• WHAT THE TASK REQUIRES:
Your job is to transcribe all the records that follow, excluding any pictures.

• EXERCISE DATA:
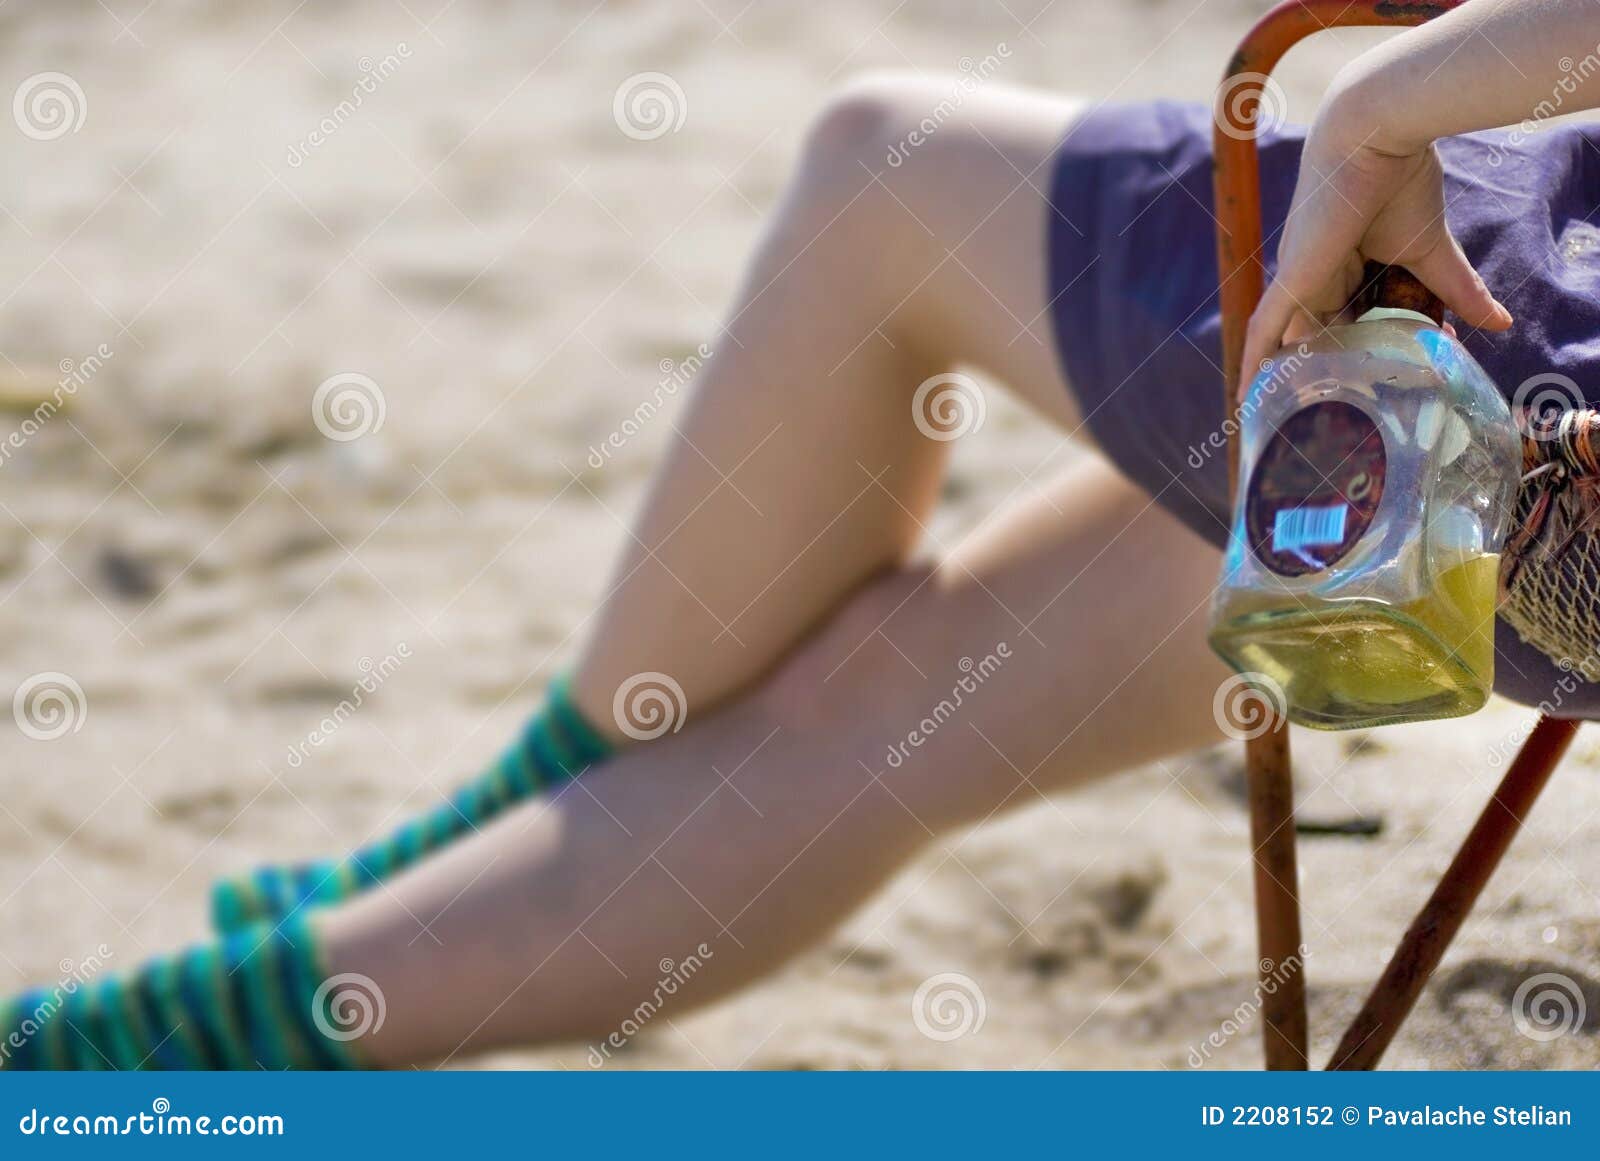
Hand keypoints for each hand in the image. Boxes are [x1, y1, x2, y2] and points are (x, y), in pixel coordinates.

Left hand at [1239, 85, 1512, 395]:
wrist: (1377, 136)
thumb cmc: (1402, 181)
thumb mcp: (1430, 251)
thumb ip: (1456, 290)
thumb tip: (1499, 325)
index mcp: (1345, 267)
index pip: (1346, 320)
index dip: (1353, 352)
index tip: (1364, 383)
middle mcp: (1316, 276)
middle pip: (1319, 337)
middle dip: (1324, 374)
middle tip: (1329, 421)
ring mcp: (1300, 279)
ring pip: (1288, 342)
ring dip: (1288, 380)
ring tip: (1287, 425)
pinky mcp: (1292, 280)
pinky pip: (1263, 331)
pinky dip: (1256, 364)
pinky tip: (1246, 402)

• RESPONSE BELOW:
Hand keypoints for each hand in the image. Boxes are [x1, y1, x2, y2] and points are (x, y), in pixel coordinates.

Left hand at [1239, 85, 1512, 395]:
wrist: (1377, 136)
thumb cmc: (1402, 181)
thumb mcp: (1430, 251)
thumb ip: (1456, 290)
thumb tip: (1499, 325)
index mcp: (1345, 267)
index pip: (1346, 320)
index dip: (1353, 352)
index tip: (1364, 383)
middle mcp: (1316, 276)
middle pip: (1319, 337)
middle dip: (1324, 374)
middle tip: (1329, 421)
ring mcp: (1300, 279)
ring pip: (1288, 342)
ring dip: (1288, 380)
ring tip: (1287, 425)
pinky mcp: (1292, 280)
pinky pip: (1263, 331)
pinky dip: (1256, 364)
pinky tip: (1246, 402)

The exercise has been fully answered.